Things You Should Know (Maybe)
It’s already time for another installment of things you should (maybe) know. These are typically items that make us take a second look but don’t merit a full blog post on their own. Light-hearted and tongue-in-cheek fare good for party conversation (probably only at certain sorts of parties) or trivia games, but not really likely to aid you in litigation advocacy. Trivia that can both amuse and annoy your friends!
Fudge shaped like feces and other ways to get tenure. Thanks to disgust researchers we are often treated to the creative use of fart spray in experiments, but we have never before run across fudge-shaped-like-feces. For serious lovers of fudge, the shapes of this fudge apparently creates an emotional confrontation between the diner’s aversion to the action (“I can’t bring myself to put this in my mouth…”) and knowledge of the outcome (“…although I know it will taste delicious”). The fudge-shaped-like-feces are actually from a study published in 1986 that these 2014 researchers probably delighted in including in the discussion of their article just for the disgust factor. (It works. And, don’t invite us to the party where you deftly slide a tray of these delicacies onto the buffet.)
A new(?) legal defense for murder. Instead of the “my brain made me do it” defense, how about this one? “My mom made me do it.” A New York City attorney accused of beating and strangling his girlfriend says it happened because his mom devoted herself to her career when Jason Bohn was just ten years old. In turn, says the defense psychiatrist (Alexander Sasha Bardey, who, by the way, has consulted for the TV series, Law and Order), young Jason developed “intermittent explosive disorder”. Specifically, Dr. Bardey says Mr. Bohn “suffers from [maternal neglect initiated] intermittent explosive disorder” and that Bohn “blew up” and had no idea what he was doing when he killed Danielle Thomas in 2012. The ABC News site adds additional details and voicemail messages from Bohn and his victim. Bohn has pled not guilty and hopes for a lesser manslaughter charge. According to the New York Post, Bohn (also known as the “Ivy League killer”) authored a document called “101 Ways to Kill Your Father”. I guess we can keep an eye out for the sequel, “My Parents Made Me Do It”.
Who believes in astrology? More Americans than you might think according to a new survey from the National Science Foundation. Only 55% of adults (from age 18-24) believe astrology is “not scientific”. To add to your pain, the percentage who think astrology is scientific is increasing. In 2010, 64% of respondents aged 35-44 believed astrology was not scientific. But in 2012, only 51% said it was not scientific. Of course, maybe 2012 was a less literate sample, and they thought it was about astronomy. Would that help us feel better?
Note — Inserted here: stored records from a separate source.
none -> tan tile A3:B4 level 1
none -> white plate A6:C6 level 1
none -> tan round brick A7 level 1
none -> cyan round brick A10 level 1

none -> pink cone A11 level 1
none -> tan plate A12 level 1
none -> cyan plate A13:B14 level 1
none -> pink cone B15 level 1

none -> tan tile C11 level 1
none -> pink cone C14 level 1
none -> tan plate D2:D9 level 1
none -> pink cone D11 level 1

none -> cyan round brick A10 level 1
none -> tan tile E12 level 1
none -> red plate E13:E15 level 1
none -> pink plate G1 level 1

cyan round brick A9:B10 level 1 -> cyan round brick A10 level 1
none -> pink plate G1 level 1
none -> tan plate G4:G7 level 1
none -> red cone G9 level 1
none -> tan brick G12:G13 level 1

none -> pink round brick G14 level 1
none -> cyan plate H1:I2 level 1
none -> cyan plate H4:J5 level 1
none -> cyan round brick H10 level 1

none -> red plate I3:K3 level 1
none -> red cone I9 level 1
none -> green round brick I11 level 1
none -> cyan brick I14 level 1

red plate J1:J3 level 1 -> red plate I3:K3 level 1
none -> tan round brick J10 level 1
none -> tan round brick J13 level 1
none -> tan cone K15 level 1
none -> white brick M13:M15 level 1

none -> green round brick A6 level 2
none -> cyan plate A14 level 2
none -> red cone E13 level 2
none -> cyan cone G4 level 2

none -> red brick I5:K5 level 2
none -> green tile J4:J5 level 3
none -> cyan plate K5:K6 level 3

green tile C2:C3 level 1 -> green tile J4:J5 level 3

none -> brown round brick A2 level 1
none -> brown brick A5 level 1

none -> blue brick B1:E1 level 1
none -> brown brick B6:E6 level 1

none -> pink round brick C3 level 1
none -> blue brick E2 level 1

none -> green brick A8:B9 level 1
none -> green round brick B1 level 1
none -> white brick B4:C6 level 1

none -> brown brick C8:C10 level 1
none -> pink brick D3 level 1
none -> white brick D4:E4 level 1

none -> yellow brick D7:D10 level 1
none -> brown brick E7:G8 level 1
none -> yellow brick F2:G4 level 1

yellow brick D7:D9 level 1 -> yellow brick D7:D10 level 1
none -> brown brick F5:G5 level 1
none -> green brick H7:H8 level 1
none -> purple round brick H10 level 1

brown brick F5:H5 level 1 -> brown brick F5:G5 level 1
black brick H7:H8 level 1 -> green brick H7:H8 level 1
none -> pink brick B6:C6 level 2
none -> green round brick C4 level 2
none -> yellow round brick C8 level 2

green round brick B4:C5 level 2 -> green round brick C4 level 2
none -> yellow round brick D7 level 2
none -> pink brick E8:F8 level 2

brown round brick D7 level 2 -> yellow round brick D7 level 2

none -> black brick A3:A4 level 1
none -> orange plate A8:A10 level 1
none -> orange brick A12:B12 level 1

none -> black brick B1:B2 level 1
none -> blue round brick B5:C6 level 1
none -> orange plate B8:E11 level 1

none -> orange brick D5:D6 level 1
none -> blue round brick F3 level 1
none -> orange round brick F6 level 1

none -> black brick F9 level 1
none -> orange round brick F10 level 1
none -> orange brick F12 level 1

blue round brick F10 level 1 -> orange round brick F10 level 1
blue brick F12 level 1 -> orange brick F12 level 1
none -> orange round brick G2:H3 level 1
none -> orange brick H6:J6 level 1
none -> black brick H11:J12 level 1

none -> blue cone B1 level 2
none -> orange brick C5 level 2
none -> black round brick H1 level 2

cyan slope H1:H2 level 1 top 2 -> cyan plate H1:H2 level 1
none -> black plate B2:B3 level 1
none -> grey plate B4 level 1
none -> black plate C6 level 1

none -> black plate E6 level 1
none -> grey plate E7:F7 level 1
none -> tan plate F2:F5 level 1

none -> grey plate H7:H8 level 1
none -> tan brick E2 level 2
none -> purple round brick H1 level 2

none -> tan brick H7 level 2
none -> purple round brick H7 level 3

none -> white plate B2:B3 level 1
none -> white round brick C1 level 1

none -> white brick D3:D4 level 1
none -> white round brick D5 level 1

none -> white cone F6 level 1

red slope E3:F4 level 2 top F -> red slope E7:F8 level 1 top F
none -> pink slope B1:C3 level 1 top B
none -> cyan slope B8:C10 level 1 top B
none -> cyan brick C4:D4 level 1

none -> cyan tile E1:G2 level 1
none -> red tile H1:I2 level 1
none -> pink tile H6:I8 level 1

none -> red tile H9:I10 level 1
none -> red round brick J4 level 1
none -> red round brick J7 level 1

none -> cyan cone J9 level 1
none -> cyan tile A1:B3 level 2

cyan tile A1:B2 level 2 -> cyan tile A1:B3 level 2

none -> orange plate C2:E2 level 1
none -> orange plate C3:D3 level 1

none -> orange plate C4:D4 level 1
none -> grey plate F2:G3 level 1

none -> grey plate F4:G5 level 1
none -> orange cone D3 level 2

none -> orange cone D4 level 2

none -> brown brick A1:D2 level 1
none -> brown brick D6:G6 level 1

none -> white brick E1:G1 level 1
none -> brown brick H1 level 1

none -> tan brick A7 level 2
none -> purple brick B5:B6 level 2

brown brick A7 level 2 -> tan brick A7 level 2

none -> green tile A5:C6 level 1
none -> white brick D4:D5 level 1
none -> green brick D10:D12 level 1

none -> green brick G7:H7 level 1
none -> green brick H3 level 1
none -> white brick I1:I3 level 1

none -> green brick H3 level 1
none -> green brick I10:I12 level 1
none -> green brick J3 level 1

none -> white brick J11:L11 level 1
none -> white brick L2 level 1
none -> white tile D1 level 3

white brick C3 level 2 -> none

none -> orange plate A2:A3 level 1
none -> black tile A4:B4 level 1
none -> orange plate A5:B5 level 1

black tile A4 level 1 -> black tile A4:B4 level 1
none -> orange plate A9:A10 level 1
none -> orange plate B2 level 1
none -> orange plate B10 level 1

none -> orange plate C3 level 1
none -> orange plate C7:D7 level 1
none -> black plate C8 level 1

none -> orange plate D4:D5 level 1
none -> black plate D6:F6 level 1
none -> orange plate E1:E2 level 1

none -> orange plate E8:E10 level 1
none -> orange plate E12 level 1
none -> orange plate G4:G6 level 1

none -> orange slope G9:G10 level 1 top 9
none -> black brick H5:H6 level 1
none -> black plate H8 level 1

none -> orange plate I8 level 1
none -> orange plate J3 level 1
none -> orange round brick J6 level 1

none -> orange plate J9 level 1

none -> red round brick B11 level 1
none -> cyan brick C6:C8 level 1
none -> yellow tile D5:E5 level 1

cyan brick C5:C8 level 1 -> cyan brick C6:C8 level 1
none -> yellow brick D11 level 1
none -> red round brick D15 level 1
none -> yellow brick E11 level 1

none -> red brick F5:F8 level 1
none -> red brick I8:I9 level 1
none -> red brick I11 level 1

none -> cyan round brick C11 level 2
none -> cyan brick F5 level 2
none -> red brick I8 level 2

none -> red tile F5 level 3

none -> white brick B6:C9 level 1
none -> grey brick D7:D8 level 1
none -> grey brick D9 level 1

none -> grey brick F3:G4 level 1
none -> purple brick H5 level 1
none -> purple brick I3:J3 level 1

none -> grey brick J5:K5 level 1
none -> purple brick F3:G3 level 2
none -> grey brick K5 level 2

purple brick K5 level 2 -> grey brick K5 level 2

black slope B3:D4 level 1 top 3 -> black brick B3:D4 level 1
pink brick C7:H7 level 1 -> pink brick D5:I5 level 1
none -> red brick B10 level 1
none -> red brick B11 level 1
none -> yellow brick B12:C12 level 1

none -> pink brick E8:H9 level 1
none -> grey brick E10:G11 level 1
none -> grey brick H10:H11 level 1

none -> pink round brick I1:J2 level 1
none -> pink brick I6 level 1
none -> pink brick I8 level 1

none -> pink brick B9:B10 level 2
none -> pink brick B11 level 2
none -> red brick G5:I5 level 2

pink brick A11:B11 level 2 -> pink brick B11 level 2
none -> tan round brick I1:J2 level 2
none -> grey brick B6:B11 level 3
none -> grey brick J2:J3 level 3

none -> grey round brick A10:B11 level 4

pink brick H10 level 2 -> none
Wondering how Puritans communicated their affections for Valentine’s Day? Probably something along the lines of these Puritan valentines. You may want to bookmark them for next year.
Political affiliation and ultimate verdict. We’re seeing renewed interest these days in the relationship of political affiliation to jury and mock jury verdicts. Unfortunately, we are also seeing a very significant decline in the proportion of mock jurors who will actually identify as a member of a political party. There has been a rise in the proportion of the public who don’t identify with either party. Instead they are increasingly flocking to “politically unaffiliated” or “politically independent”. So here, courtesy of Big Think is a quick and sweet way to identify who is what among potential jurors. Pass around a bowl of assorted candy treats and make a note of who chooses what. (Democrats who are politically active prefer Almond Joy, Baby Ruth and Raisinets while less involved Democrats prefer Airheads and Nerds. Active Republicans prefer York Peppermint Patties and less active Republicans choose Skittles and Rolo candies.) This study was done by the same people who carefully assessed the relationship of politics to beer, sports and fast food. Fortunately for the education system, the authors are advertising experts and not faculty in search of tenure. We will leave it up to you to determine the rigor of their scientific method. But any research that provides a happy array of processed treats can’t be all bad.